=== Data for analysis ===
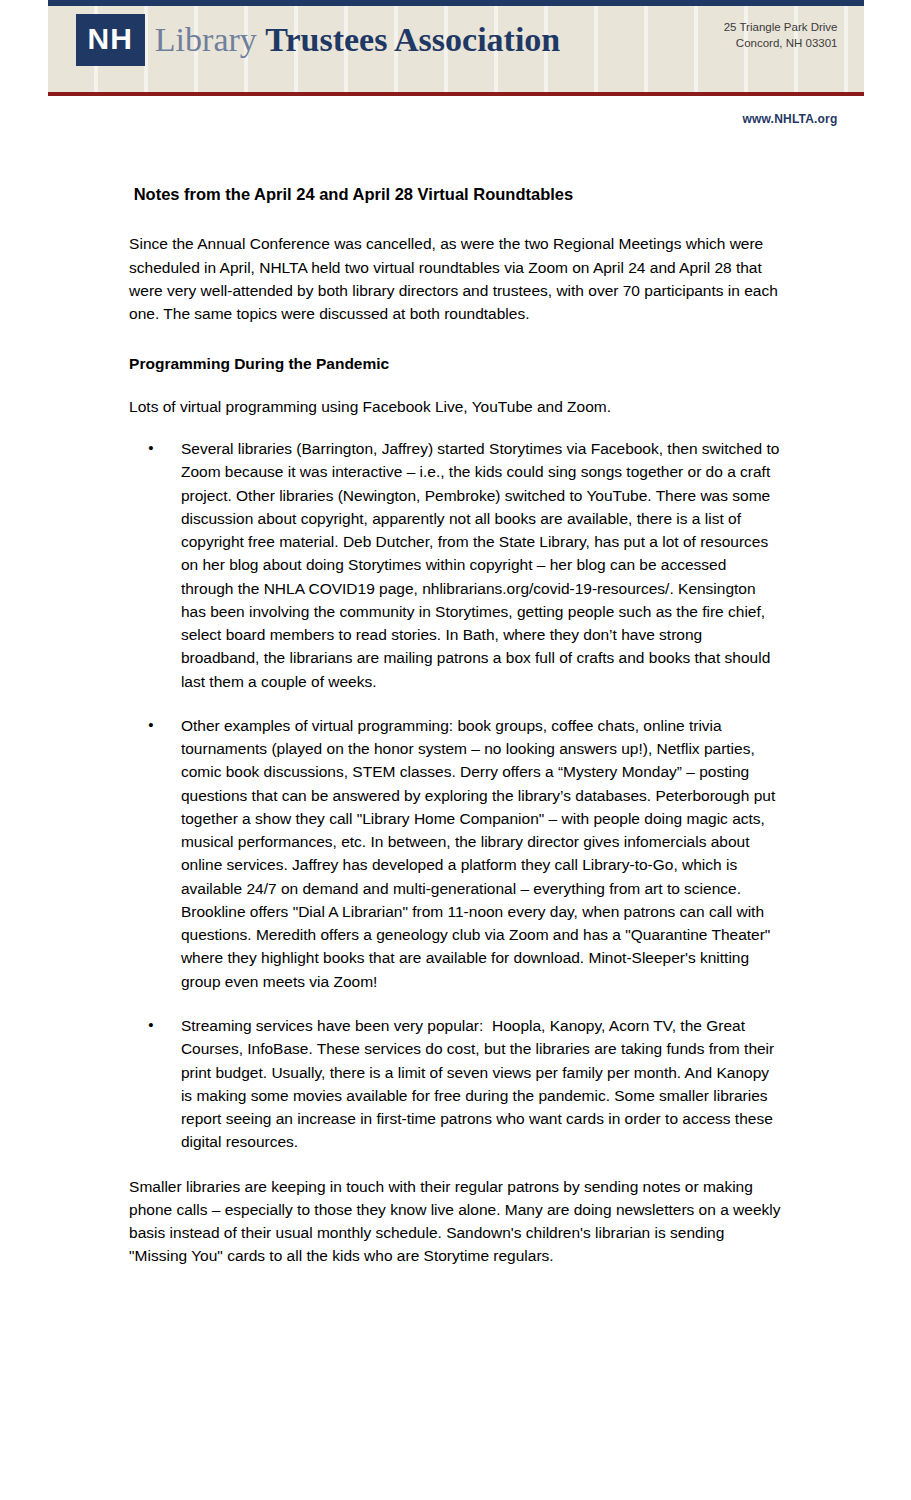NH
Library Trustees Association
25 Triangle Park Drive
Concord, NH 03301
www.NHLTA.org
Notes from the April 24 and April 28 Virtual Roundtables
Since the Annual Conference was cancelled, as were the two Regional Meetings which were scheduled in April, NHLTA held two virtual roundtables via Zoom on April 24 and April 28 that were very well-attended by both library directors and trustees, with over 70 participants in each one. The same topics were discussed at both roundtables.
Programming During the Pandemic
Lots of virtual programming using Facebook Live, YouTube and Zoom.
Several libraries (Barrington, Jaffrey) started Storytimes via Facebook, then switched to Zoom because it was interactive – i.e., the kids could sing songs together or do a craft project. Other libraries (Newington, Pembroke) switched to YouTube. There was some discussion about copyright, apparently not all books are available, there is a list of copyright free material. Deb Dutcher, from the State Library, has put a lot of resources on her blog about doing Storytimes within copyright – her blog can be accessed through the NHLA COVID19 page, nhlibrarians.org/covid-19-resources/. Kensington has been involving the community in Storytimes, getting people such as the fire chief, select board members to read stories. In Bath, where they don’t have strong broadband, the librarians are mailing patrons a box full of crafts and books that should last them a couple of weeks.
Other examples of virtual programming: book groups, coffee chats, online trivia tournaments (played on the honor system – no looking answers up!), Netflix parties, comic book discussions, STEM classes. Derry offers a “Mystery Monday” – posting questions that can be answered by exploring the library’s databases. Peterborough put together a show they call "Library Home Companion" – with people doing magic acts, musical performances, etc. In between, the library director gives infomercials about online services. Jaffrey has developed a platform they call Library-to-Go, which is available 24/7 on demand and multi-generational – everything from art to science. Brookline offers "Dial A Librarian" from 11-noon every day, when patrons can call with questions. Meredith offers a geneology club via Zoom and has a "Quarantine Theater" where they highlight books that are available for download. Minot-Sleeper's knitting group even meets via Zoom!
Streaming services have been very popular: Hoopla, Kanopy, Acorn TV, the Great Courses, InfoBase. These services do cost, but the libraries are taking funds from their print budget. Usually, there is a limit of seven views per family per month. And Kanopy is making some movies available for free during the pandemic. Some smaller libraries report seeing an increase in first-time patrons who want cards in order to access these digital resources.
Smaller libraries are keeping in touch with their regular patrons by sending notes or making phone calls – especially to those they know live alone. Many are doing newsletters on a weekly basis instead of their usual monthly schedule. Sandown's children's librarian is sending "Missing You" cards to all the kids who are Storytime regulars.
===
Task requirements
Leave the pictures out and repeat exactly the lines from the beginning of the records to the line bearing "Notes from the", both ends counted.

Answer section
NH
Library Trustees Association
25 Triangle Park Drive
Concord, NH 03301
www.NHLTA.org
Notes from the April 24 and April 28 Virtual Roundtables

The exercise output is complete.